Burger King said it expects about 75 more redesigned restaurants to be open by the end of next year.

So far, remodeled restaurants have seen sales climb about 12 to 15 percent, while restaurants that are torn down and completely rebuilt at the same location have seen sales climb by as much as 30 percent, Chidsey said.

Observers say the hip, urban and masculine elements in the redesign may be a hit with Burger King’s most loyal customers — young men who frequent the chain known as much for its signature Whoppers and “steak burgers” as its sometimes-creepy “King” commercials. But some experts are skeptical about whether sales will climb as much as the company claims and how eager franchise owners will be to part with that kind of cash, particularly in a sour economy.

A group representing Burger King franchise owners didn’t immediately comment.

Chidsey said he thinks most franchise owners, who typically own both their restaurant’s building and the land, won’t have trouble obtaining finanacing and will be swayed once they see how sales can climb.

Morningstar analyst R.J. Hottovy said the reformulated restaurant could keep diners at the table longer but may not draw in enough extra diners to justify the cost.

“I don’t think they’ll change their perception,” he said. “They’re pretty entrenched in their reality.”

Fast-food restaurants typically get almost two-thirds of their business from drive-through or carryout orders.

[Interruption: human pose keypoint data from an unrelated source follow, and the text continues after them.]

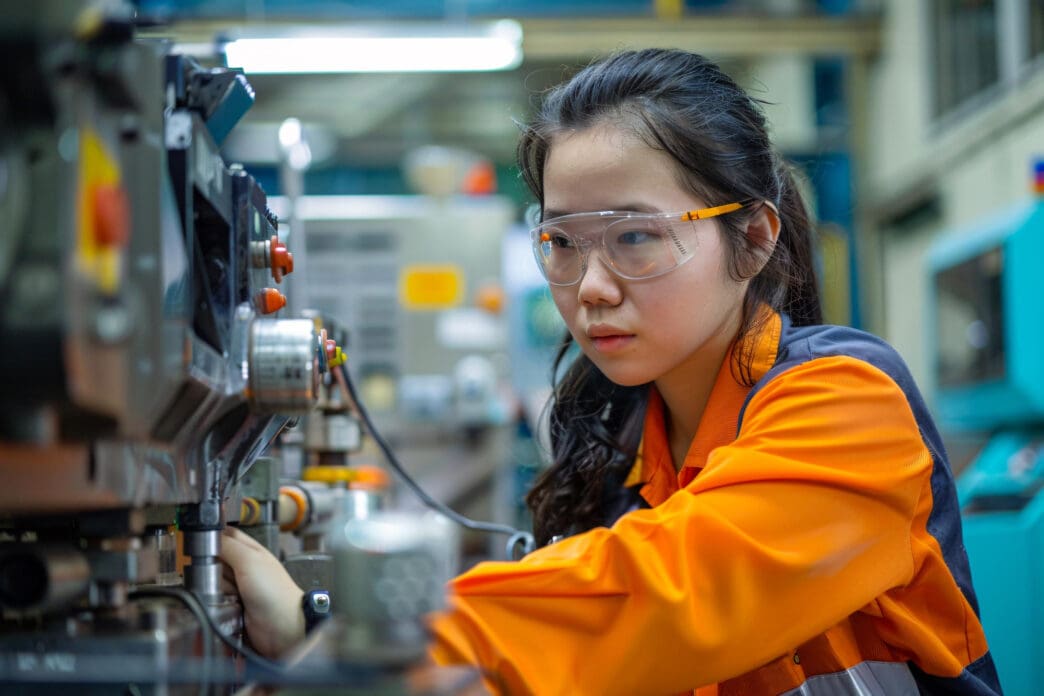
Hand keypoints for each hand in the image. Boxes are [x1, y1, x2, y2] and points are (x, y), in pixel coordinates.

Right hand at [219, 525, 304, 658]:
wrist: (280, 626)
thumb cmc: (274, 591)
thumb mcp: (250, 560)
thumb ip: (229, 546)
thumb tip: (208, 536)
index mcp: (250, 550)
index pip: (225, 535)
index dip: (213, 539)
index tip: (205, 548)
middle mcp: (243, 566)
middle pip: (214, 559)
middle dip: (214, 568)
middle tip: (230, 576)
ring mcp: (237, 586)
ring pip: (212, 580)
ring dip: (218, 588)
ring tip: (234, 593)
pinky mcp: (231, 604)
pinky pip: (213, 599)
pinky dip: (217, 602)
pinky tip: (230, 604)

More appealing interiors could help the company compete with its sit-down counterparts that many customers think offer better food and better ambiance.

They might also help Burger King, the No. 2 burger food chain the U.S., stand out from larger rival McDonald’s Corp. and other competitors, including regional chains, who’ve begun to add bigger and better burgers as they clamor for a share of the growing burger market that’s worth $100 billion in the U.S.

“It’s a competitive necessity to square up against the competition,” Chidsey said.

Ron Paul, president of the food consultant company Technomic Inc., said he thinks the redesign shows just how determined Burger King is to compete with “fast casual” restaurant chains such as Chipotle, Starbucks and Panera, which customers think of as a cut above typical fast food.

“People in the fast-food category are recognizing they’ve been losing customers to the fast-casual player,” he said. “What this sounds like is an attempt to get that dining-in business back by making it an attractive environment.”

While the most noticeable changes will be inside restaurants, Burger King executives also plan to tweak exteriors, too, adding more signs proclaiming “Home of the Whopper.”

At the same time as the company is beefing up its value menu, temporarily adding a $1 double cheeseburger to U.S. menus. And it’s also in the final stages of installing new broiler ovens that cut energy use and will let the company roll out new menu items in the future.

On deck is Steakhouse XT burger, which has a thick patty topped with mayonnaise, fried onions, lettuce, steak sauce, cheese and tomatoes. It’s slated to join menus in February.